**Written task**
Give back every record verbatim, but not the pictures.

[Source data]
=== Begin Enclosure ===

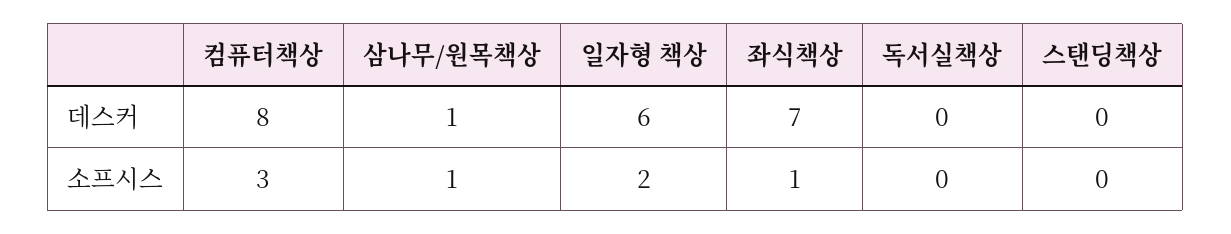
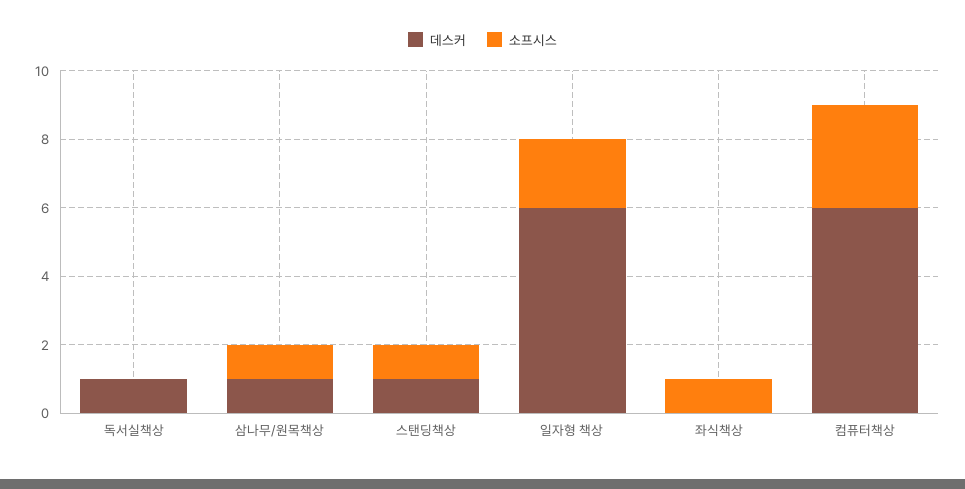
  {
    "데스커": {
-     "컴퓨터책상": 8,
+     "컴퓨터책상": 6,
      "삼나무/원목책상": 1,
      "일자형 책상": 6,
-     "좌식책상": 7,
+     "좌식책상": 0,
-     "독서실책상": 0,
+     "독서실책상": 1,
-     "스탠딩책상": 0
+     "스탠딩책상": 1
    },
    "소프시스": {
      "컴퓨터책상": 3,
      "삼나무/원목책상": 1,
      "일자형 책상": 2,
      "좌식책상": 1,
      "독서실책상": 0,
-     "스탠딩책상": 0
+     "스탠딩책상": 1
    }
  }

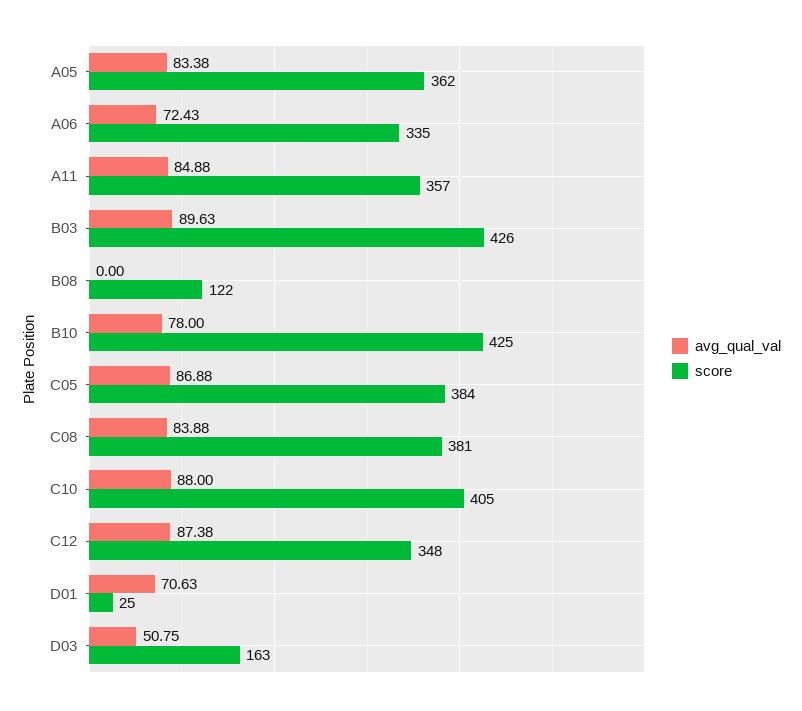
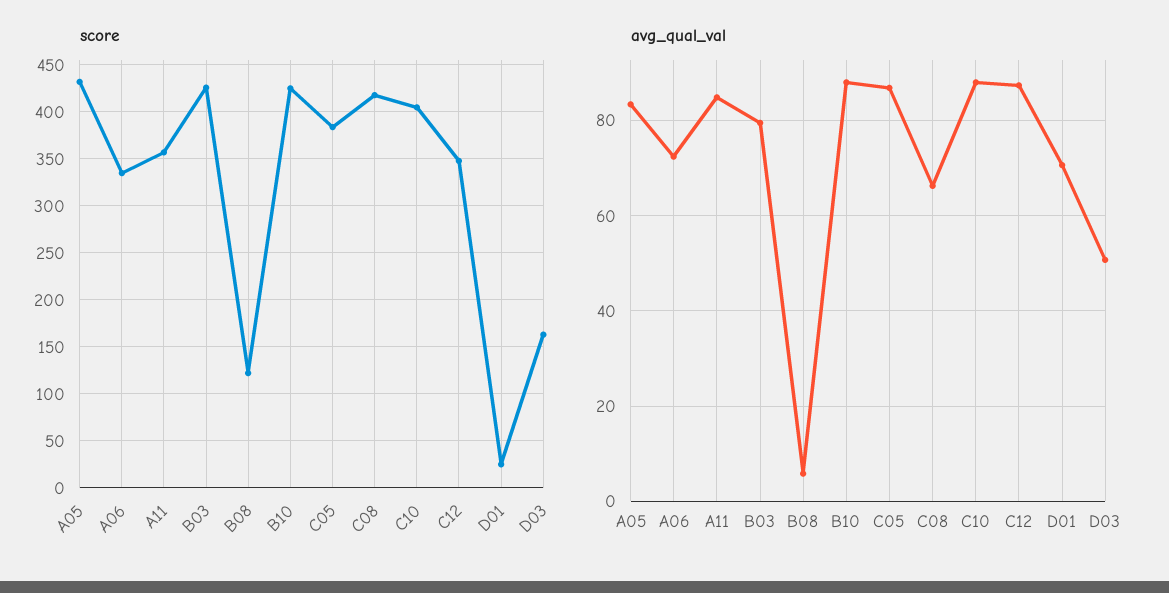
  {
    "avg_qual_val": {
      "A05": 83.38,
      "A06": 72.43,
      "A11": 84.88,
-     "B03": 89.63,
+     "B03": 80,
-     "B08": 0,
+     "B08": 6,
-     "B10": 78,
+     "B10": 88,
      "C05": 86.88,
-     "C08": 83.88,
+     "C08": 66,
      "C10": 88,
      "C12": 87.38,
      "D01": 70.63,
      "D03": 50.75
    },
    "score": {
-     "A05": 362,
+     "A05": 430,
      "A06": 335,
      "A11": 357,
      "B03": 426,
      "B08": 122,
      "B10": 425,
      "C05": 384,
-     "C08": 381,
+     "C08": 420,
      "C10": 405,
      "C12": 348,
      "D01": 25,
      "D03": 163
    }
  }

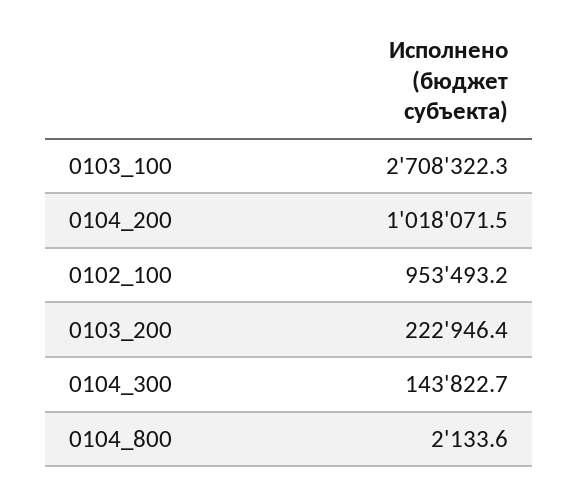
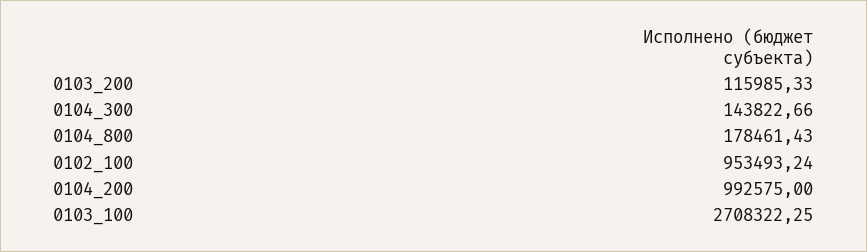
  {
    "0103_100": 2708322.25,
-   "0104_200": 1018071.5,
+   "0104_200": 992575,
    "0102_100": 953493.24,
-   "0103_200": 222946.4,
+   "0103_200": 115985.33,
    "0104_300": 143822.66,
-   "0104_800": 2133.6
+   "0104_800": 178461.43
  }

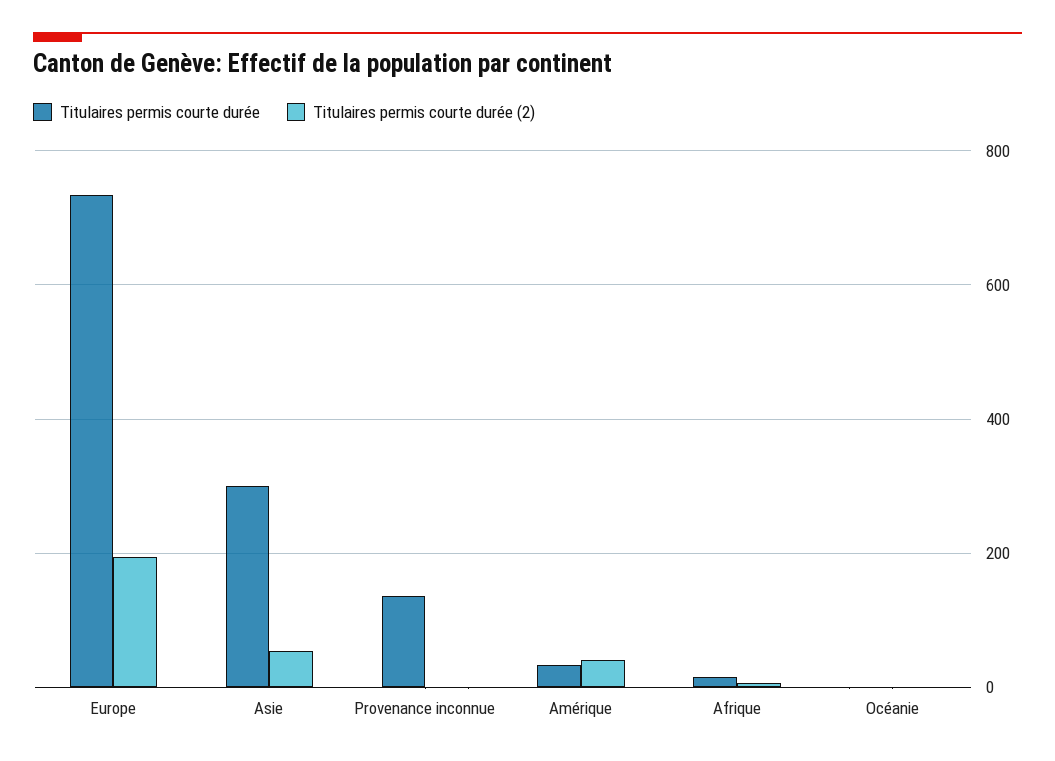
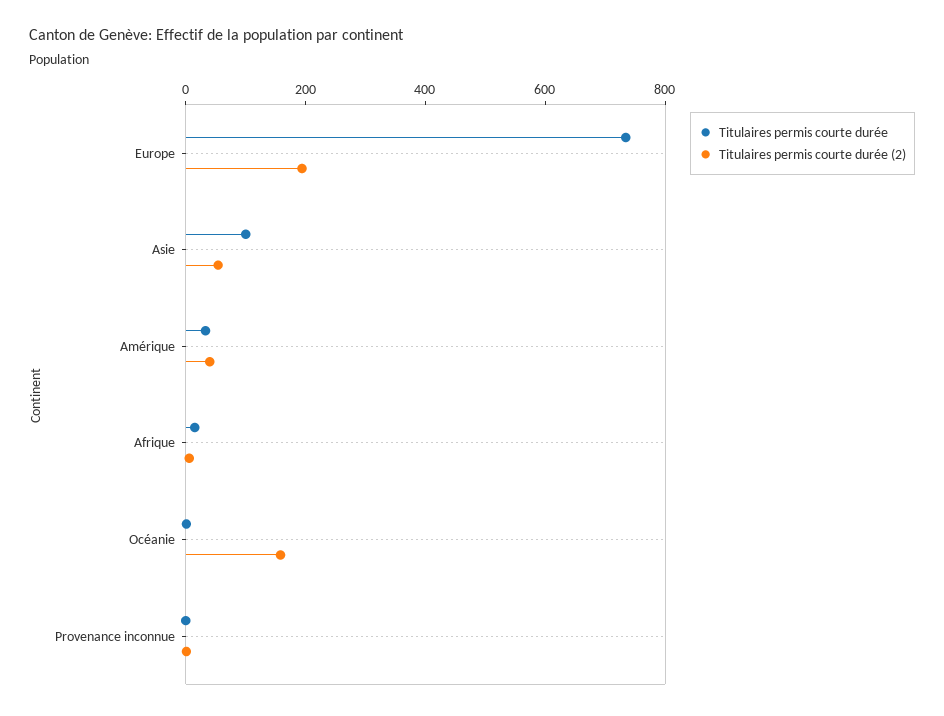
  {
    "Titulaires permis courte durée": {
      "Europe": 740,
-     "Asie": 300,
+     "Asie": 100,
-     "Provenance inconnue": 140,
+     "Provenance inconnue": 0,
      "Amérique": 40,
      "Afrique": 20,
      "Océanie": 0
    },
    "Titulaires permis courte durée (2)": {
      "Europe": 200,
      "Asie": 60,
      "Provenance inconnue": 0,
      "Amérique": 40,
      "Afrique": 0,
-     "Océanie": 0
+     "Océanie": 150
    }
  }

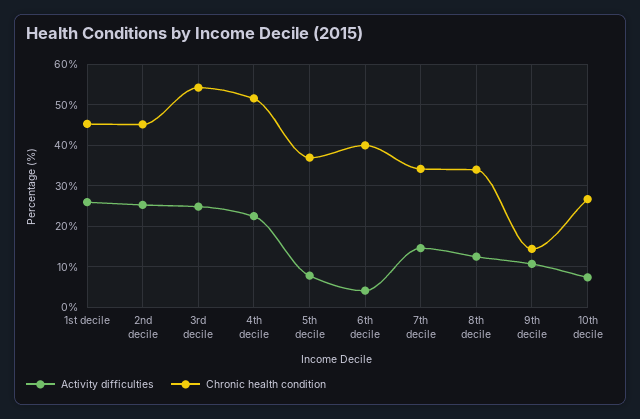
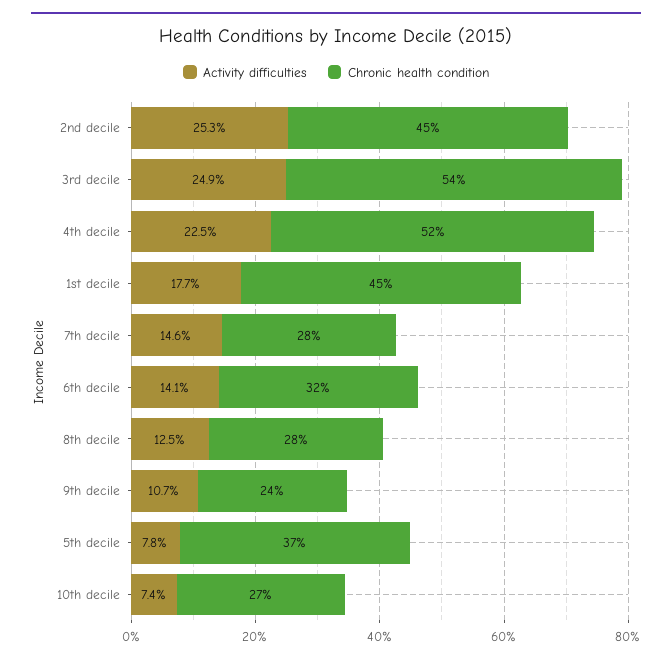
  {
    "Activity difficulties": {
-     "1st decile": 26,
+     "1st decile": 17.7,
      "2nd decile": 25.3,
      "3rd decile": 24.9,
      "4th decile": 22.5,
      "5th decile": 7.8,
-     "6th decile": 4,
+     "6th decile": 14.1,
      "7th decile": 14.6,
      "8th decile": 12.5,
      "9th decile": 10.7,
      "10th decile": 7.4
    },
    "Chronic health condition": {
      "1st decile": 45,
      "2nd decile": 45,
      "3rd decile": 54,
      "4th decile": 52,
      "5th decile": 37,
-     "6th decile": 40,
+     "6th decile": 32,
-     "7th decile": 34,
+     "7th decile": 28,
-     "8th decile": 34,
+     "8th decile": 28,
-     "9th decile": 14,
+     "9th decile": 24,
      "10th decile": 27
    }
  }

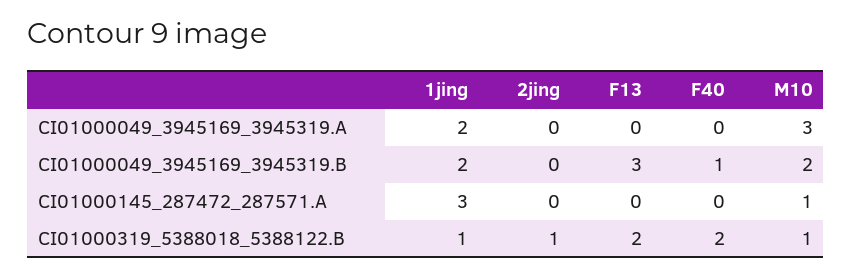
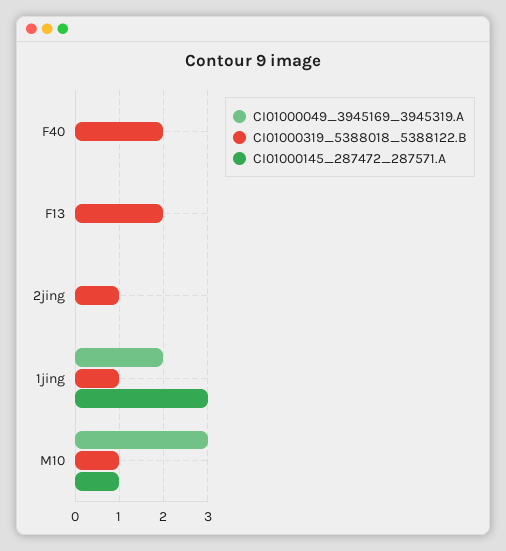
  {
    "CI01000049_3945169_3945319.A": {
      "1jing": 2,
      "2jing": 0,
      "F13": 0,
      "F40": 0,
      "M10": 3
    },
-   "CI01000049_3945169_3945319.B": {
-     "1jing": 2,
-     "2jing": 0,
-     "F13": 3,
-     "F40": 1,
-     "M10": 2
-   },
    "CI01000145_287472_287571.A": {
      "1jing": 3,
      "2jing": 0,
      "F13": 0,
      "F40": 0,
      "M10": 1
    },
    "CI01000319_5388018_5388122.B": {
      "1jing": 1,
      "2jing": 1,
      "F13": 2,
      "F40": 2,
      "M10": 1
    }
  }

=== End Enclosure ===

**Worked solution**
  {
    "데스커": {
-     "컴퓨터책상": 8,
+     "컴퓨터책상": 6,
      "삼나무/원목책상": 1,
      "일자형 책상": 6,
-     "좌식책상": 7,
+     "좌식책상": 0,
-     "독서실책상": 0,
+     "독서실책상": 1,
-     "스탠딩책상": 0
+     "스탠딩책상": 1
    },
    "소프시스": {
      "컴퓨터책상": 3,
      "삼나무/원목책상": 1,
      "일자형 책상": 2,
      "좌식책상": 1,
      "독서실책상": 0,
-     "스탠딩책상": 0
+     "스탠딩책상": 1
    }
  }

  {
    "avg_qual_val": {
      "A05": 83.38,
      "A06": 72.43,
      "A11": 84.88,
-     "B03": 89.63,
+     "B03": 80,
-     "B08": 0,
+     "B08": 6,
-     "B10": 78,
+     "B10": 88,
      "C05": 86.88,
-     "C08": 83.88,
+     "C08": 66,
      "C10": 88,
      "C12": 87.38,
      "D01": 70.63,
      "D03": 50.75
    },
    "score": {
-     "A05": 362,
+     "A05": 430,
      "A06": 335,
      "A11": 357,
      "B03": 426,
      "B08": 122,
      "B10": 425,
      "C05": 384,
-     "C08": 381,
+     "C08": 420,
      "C10": 405,
      "C12": 348,
      "D01": 25,
      "D03": 163
    }
  }

  {
    "0103_100": 2708322.25,
-   "0104_200": 1018071.5,
+   "0104_200": 992575,
    "0102_100": 953493.24,
-   "0103_200": 222946.4,
+   "0103_200": 115985.33,
    "0104_300": 143822.66,
-   "0104_800": 2133.6
+   "0104_800": 178461.43
  }

  {
    "Titulaires permis courte durée": {
      "Europe": 740,
-     "Asie": 300,
+     "Asie": 100,
-     "Provenance inconnue": 140,
+     "Provenance inconnue": 0,
      "Amérique": 40,
      "Afrique": 20,
      "Océanie": 0
    },
    "Titulaires permis courte durée (2)": {
      "Europe": 200,
      "Asie": 60,
      "Provenance inconnue": 0,
      "Amérique": 40,
      "Afrique": 0,
-     "Océanie": 0
+     "Océanie": 150
    }
  }

  {
    "Activity difficulties": {
-     "1st decile": 26,
+     "1st decile": 17.7,
      "2nd decile": 25.3,
      "3rd decile": 24.9,
      "4th decile": 22.5,
      "5th decile": 7.8,
-     "6th decile": 4,
+     "6th decile": 14.1,
      "7th decile": 14.6,
      "8th decile": 12.5,
      "9th decile": 10.7,
      "10th decile": 7.4
    },
    "Chronic health condition": {
      "1st decile": 45,
      "2nd decile": 45,
      "3rd decile": 54,
      "4th decile": 52,
      "5th decile": 37,
-     "6th decile": 40,
+     "6th decile": 32,
-     "7th decile": 34,
+     "7th decile": 28,
-     "8th decile": 34,
+     "8th decile": 28,
-     "9th decile": 14,
+     "9th decile": 24,
      "10th decile": 27
    }
  }

  {
    "CI01000049_3945169_3945319.A": {
      "1jing": 2,
      "2jing": 0,
      "F13": 0,
      "F40": 0,
      "M10": 3
    },
-   "CI01000049_3945169_3945319.B": {
-     "1jing": 2,
-     "2jing": 0,
-     "F13": 3,
-     "F40": 1,
-     "M10": 2
-   },
    "CI01000145_287472_287571.A": {
      "1jing": 3,
      "2jing": 0,
      "F13": 0,
      "F40": 0,
      "M10": 1
    },
    "CI01000319_5388018_5388122.B": {
      "1jing": 1,
      "2jing": 1,
      "F13": 2,
      "F40": 2,
      "M10": 1
    }
  }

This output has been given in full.